Hashbert – A file verification tool that calculates hashcodes differentially.

Synchronizing (creating / updating) the hashcode-file

So assume you have a hierarchy of files such as an external hard drive used as back up.

Go to the root level of that hierarchy and run:

hashbert sync

A file called hashcodes.txt will be created, which has four columns (hashcode, modTime, filesize and filename). Ex:

d404401c8c6495b206fc35c95e55a6d5 1474896174 3 a.txt
bfcc9da4f2e1d313c63cd0a4ee7604e9 1474896180 3 dir1/b.txt

As files are added/changed/deleted to the file hierarchy, then you later again call hashbert sync and hashcodes.txt will be updated, although this time it will go much faster, since all files whose modTime and filesize hasn't changed are skipped.

Checking hashcodes

Later when you want to check the files, you run:

hashbert check

And all the files in hashcodes.txt have their hashcodes recalculated, to see if any files have gone corrupt.

How to obtain:

(Note, only tested on linux)

Download the files.
Compile with g++ -o hashbert hashbert.cc -lcrypto -std=gnu++17 -O3
- Note: the -lcrypto option requires an extra library to be installed:
  - On Debian 8.3 I needed to run sudo apt-get install libssl-dev
  - On Manjaro 17 I needed to install the boost-package.
Make sure the executable hashbert-file is found (is in a folder that is also in the execution path) (on Debian/Manjaro I move the file with the command: sudo cp hashbert /usr/local/bin/)

Usage

usage: hashbert <command> [<args>]

command:

sync: Synchronize (or create) hashcodes.txt.

check: Goes through hashcodes.txt row by row and recalculate the hashcode and reports any missmatch.

args:

--help Display link to this page

-f HASHCODEFILE Specify HASHCODEFILE (default hashcodes.txt)

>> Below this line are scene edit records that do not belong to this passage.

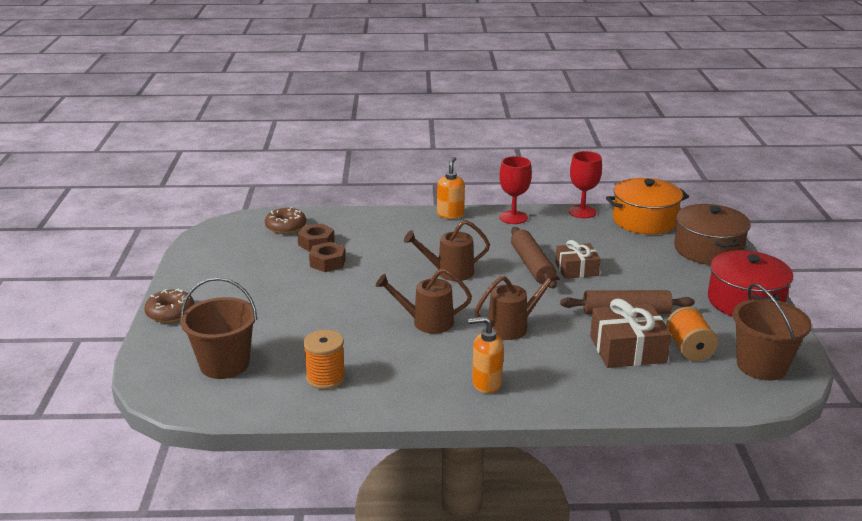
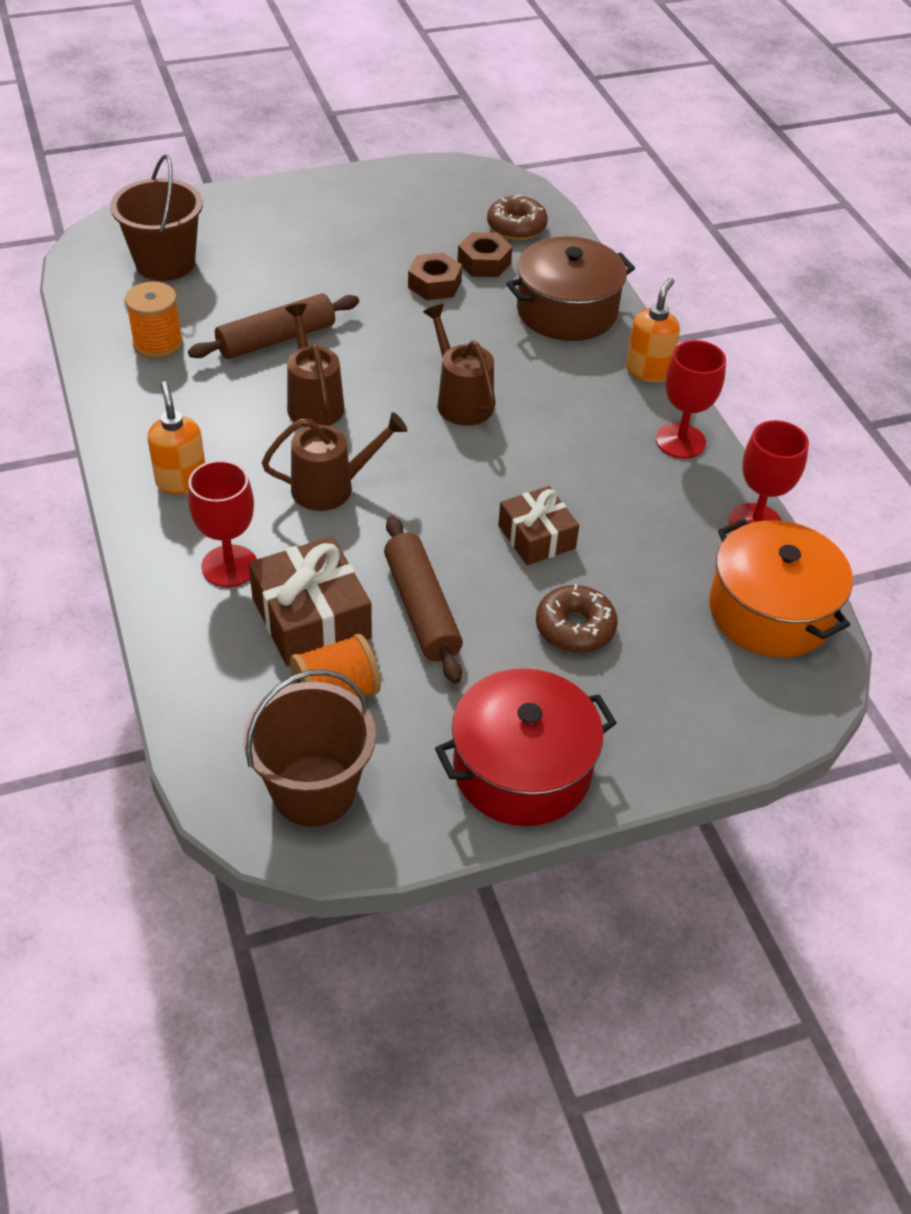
camera: 70 degrees right, 20 degrees up
(170, 313) = (260, 197): brown donut -> brown donut (575, 627)
(450, 214) = (648, 371): orange soap dispenser -> orange soap dispenser turned 60 degrees counterclockwise
(513, 326) = (332, 487): brown watering can -> brown watering can turned 60 degrees counterclockwise
(532, 265) = (524, 484): brown rolling pin -> brown rolling pin (276, 339)
(575, 373) = (229, 566): none -> red goblet
(708, 250) = (700, 710): brown pot -> brown pot (566, 311)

-d DIRECTORY directory (containing the files that will end up in hashcodes.txt). (default: '.') If you use relative search paths (not starting with "/") then you must make sure you stand in the right directory when you run the program. (Open hashcodes.txt and see where the filenames start if you are uncertain.)

args (available for "check" only):

--start N Start on row N.

Example of how I personally use the program (in combination with rsync)

Other notes

Resume interrupted process

If the "sync" process becomes interupted, there will be a file with the suffix ".new.tmp" (hashcodes.txt.new.tmp) with the hashcodes calculated when the process was interupted. You can rename that to hashcodes.txt and restart the process and it will continue where it left of.